» **Provided information**
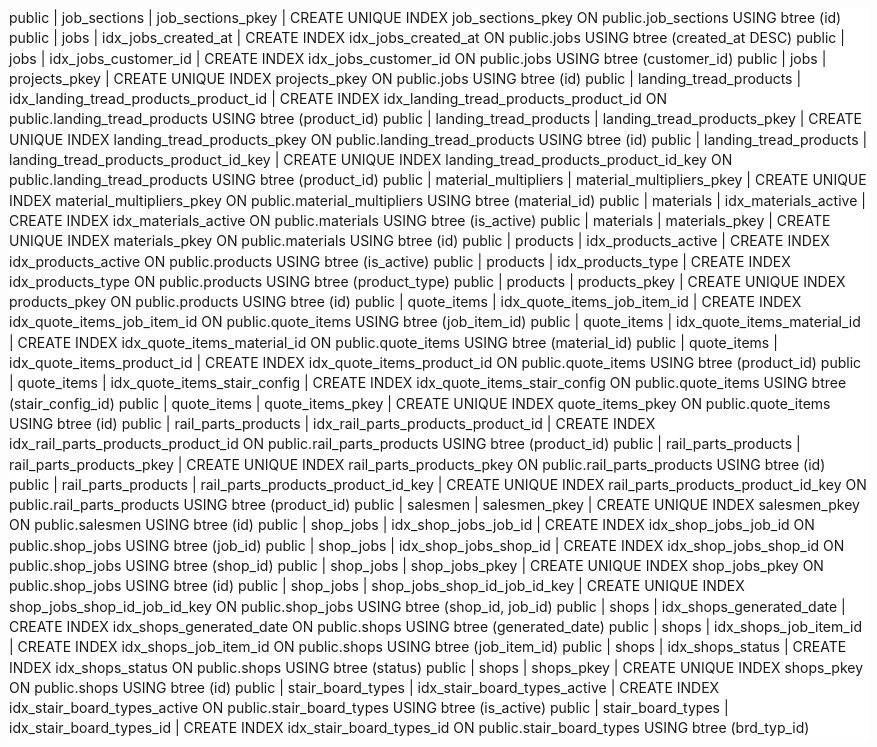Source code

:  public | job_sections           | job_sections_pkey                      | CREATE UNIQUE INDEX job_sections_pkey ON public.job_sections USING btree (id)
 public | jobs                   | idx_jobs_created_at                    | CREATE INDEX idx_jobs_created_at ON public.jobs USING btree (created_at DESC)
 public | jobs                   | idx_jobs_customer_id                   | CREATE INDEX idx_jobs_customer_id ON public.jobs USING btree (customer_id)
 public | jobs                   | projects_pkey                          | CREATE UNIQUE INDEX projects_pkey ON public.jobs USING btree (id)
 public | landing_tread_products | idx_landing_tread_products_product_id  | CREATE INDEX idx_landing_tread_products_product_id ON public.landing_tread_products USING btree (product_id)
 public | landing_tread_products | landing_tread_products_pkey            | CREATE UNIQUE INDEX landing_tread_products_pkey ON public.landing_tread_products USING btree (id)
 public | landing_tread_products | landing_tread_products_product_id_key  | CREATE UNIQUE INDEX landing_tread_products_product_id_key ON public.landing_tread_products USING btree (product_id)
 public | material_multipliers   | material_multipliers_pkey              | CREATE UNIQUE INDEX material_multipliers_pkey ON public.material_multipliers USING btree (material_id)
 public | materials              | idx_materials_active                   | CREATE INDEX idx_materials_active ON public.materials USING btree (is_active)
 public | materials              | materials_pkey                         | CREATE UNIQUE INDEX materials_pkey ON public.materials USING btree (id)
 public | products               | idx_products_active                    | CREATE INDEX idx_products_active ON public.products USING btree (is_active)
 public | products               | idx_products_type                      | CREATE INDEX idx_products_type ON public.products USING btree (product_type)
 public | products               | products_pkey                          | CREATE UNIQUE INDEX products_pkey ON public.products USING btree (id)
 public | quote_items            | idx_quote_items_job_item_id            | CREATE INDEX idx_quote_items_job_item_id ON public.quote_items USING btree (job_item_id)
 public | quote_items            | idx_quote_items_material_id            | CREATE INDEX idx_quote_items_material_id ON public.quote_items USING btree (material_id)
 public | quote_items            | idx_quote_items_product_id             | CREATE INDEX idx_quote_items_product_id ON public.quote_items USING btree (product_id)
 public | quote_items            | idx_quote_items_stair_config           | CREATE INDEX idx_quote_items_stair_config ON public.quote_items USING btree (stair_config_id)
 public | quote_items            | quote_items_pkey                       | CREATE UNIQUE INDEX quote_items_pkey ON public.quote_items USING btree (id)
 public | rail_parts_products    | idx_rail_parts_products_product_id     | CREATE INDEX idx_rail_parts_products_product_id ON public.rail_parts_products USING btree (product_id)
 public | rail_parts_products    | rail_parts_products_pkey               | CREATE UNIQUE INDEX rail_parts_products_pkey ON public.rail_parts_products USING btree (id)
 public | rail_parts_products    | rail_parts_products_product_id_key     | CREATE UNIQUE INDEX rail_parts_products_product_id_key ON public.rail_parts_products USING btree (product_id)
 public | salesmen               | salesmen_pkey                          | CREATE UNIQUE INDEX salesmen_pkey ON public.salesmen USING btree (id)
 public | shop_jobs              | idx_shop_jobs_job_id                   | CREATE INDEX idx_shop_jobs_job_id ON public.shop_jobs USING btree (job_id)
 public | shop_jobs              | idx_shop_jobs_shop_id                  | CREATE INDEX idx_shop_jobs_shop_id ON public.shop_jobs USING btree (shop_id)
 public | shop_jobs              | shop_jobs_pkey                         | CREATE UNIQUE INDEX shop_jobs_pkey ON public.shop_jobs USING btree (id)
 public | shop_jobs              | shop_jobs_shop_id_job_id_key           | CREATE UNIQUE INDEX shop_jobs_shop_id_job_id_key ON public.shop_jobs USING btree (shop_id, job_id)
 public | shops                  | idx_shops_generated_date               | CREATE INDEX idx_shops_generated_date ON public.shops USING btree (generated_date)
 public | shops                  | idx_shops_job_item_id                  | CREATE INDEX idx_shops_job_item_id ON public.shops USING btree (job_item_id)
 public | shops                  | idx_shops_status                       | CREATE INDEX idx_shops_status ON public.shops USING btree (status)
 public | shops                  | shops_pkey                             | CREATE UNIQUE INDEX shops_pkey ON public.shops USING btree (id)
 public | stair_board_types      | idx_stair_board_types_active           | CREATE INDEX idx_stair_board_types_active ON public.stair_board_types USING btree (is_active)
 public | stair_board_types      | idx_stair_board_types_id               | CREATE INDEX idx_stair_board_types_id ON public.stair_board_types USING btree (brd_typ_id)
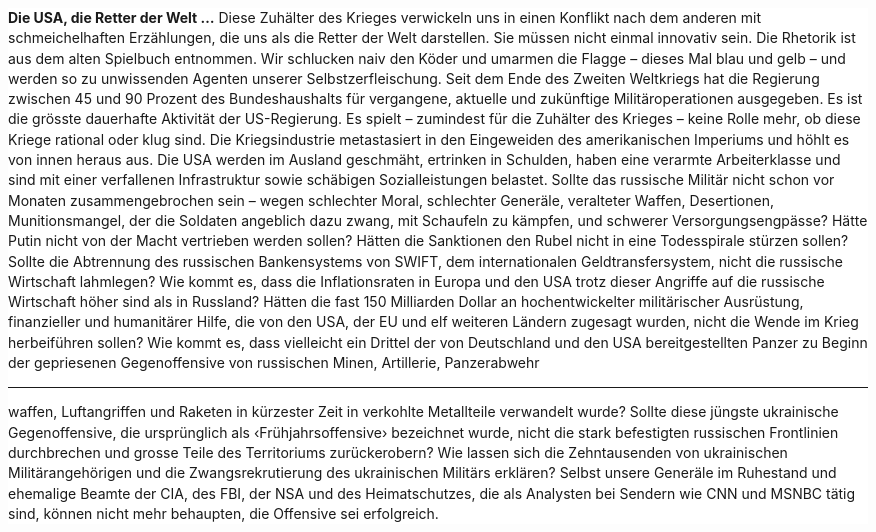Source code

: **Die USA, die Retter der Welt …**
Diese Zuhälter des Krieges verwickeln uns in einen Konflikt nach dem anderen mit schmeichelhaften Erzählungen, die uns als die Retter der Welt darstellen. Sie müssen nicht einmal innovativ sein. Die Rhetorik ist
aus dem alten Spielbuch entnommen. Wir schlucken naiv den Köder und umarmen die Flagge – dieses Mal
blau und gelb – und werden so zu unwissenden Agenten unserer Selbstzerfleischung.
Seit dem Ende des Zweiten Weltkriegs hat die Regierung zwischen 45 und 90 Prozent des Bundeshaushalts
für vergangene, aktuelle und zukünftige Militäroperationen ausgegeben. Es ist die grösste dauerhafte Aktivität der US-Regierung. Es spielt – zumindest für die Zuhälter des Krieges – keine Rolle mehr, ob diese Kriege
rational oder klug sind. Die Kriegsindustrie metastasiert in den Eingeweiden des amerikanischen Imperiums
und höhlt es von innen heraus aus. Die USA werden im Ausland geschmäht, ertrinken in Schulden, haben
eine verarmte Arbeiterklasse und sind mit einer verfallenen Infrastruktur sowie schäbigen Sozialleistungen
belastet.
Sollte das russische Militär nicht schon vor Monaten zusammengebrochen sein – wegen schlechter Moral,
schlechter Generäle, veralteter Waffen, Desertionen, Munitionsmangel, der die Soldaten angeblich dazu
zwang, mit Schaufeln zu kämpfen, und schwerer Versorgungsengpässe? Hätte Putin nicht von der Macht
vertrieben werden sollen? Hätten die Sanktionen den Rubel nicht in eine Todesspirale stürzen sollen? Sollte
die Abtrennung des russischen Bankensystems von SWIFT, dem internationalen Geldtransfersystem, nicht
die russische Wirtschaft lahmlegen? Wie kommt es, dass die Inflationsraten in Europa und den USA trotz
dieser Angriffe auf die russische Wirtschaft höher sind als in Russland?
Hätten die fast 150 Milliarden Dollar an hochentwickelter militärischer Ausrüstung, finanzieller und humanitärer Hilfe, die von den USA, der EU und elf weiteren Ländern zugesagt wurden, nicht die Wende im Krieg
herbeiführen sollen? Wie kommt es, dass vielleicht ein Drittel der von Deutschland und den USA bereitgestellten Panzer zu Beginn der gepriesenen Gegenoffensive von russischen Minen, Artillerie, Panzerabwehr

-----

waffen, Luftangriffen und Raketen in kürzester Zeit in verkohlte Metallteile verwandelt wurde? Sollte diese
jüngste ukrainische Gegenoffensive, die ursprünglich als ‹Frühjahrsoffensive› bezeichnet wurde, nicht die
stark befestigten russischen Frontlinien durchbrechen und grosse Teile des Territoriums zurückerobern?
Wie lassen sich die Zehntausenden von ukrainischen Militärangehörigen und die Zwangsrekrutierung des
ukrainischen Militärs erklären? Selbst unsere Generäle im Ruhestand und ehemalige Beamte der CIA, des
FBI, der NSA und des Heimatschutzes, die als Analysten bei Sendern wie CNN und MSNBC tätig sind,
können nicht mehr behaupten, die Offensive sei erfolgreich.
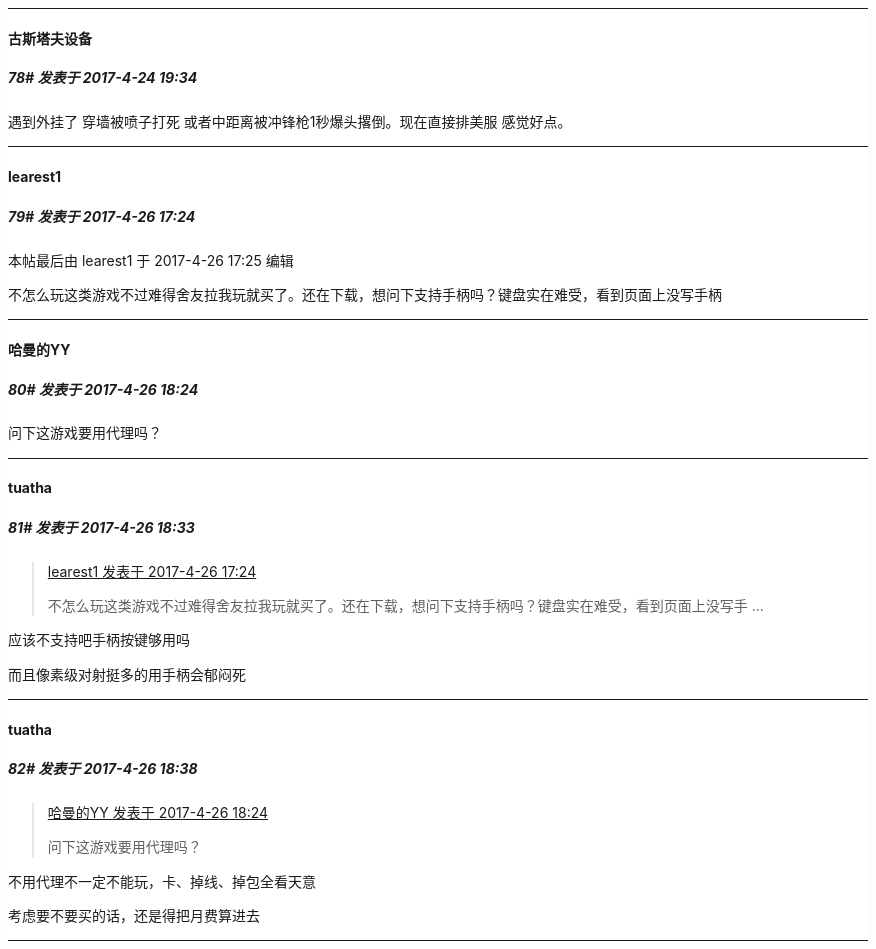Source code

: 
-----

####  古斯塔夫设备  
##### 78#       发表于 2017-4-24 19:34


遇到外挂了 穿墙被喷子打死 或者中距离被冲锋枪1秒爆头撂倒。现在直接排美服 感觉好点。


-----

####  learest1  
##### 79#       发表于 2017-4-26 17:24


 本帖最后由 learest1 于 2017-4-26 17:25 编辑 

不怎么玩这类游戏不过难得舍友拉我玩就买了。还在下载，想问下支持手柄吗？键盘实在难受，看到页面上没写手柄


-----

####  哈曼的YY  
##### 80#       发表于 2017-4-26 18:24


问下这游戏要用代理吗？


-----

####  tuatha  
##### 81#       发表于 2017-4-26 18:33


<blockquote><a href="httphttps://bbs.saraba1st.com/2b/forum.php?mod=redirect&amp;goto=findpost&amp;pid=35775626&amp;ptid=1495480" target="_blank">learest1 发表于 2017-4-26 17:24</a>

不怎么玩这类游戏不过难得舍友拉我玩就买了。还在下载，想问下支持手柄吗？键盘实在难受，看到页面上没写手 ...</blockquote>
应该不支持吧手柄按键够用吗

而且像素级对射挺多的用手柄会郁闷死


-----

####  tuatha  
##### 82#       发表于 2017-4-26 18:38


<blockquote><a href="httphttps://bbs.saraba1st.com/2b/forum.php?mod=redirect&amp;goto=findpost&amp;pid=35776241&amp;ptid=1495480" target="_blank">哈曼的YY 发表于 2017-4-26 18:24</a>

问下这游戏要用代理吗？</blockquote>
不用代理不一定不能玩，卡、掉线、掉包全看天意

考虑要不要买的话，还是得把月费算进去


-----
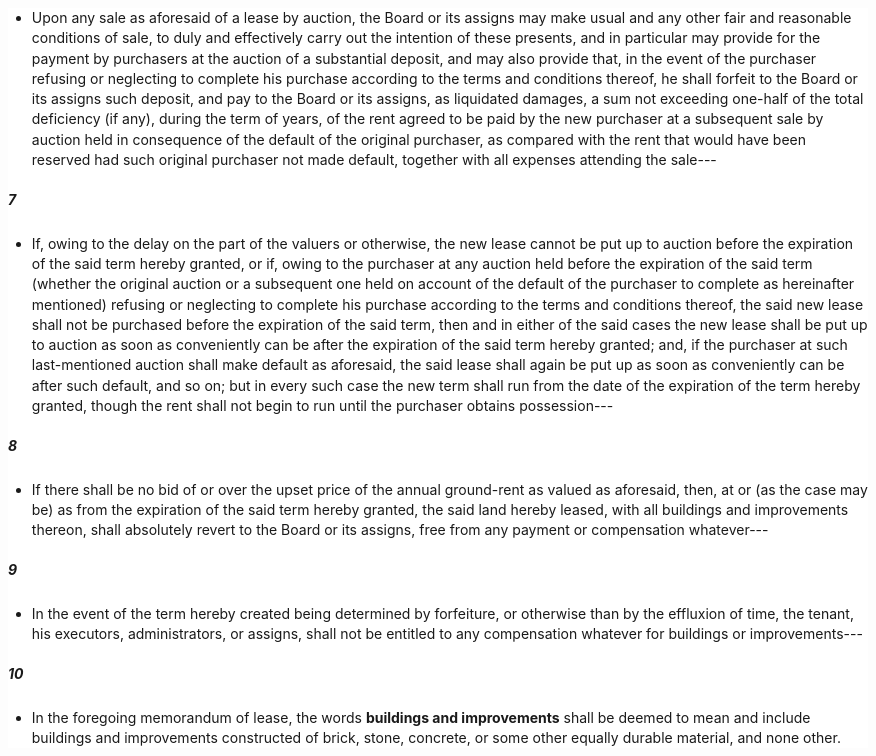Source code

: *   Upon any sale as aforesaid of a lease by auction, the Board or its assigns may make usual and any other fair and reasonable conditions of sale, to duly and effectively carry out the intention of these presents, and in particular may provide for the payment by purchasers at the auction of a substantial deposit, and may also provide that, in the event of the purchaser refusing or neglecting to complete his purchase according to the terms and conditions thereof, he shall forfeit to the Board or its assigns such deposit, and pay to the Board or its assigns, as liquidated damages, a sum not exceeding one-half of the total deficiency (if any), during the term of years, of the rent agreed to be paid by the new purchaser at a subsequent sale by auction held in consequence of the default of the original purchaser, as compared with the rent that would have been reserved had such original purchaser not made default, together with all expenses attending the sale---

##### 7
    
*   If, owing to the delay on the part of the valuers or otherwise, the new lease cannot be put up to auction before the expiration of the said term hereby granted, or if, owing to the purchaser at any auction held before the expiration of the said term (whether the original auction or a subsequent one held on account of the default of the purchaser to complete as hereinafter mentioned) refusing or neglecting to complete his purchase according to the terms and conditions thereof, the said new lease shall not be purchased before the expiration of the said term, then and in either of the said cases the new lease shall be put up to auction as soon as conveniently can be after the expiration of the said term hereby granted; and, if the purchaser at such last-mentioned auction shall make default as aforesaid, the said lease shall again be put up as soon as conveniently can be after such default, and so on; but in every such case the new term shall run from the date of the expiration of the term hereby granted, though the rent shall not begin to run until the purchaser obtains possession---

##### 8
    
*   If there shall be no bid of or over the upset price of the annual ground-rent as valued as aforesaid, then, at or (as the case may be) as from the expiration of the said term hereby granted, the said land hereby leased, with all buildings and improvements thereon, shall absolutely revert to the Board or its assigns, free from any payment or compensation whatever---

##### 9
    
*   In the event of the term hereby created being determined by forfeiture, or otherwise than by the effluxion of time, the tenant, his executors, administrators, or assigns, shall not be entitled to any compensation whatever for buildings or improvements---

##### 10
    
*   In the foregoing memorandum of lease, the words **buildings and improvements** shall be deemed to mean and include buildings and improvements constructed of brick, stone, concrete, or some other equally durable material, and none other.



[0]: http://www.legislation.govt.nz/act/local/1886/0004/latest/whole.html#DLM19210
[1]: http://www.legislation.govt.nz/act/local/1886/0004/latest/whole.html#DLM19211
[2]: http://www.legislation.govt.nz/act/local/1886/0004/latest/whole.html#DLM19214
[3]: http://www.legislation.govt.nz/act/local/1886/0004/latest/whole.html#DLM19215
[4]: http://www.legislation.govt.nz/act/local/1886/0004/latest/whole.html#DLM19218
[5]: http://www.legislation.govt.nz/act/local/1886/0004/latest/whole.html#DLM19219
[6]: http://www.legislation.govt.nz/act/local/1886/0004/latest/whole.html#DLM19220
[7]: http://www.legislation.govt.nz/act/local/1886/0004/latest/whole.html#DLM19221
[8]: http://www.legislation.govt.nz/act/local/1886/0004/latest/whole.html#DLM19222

» **Task goal**
If a line of the data contains "问下这游戏要用代理吗", copy it out.

» **Output of the task**
问下这游戏要用代理吗？
问下这游戏要用代理吗？</blockquote>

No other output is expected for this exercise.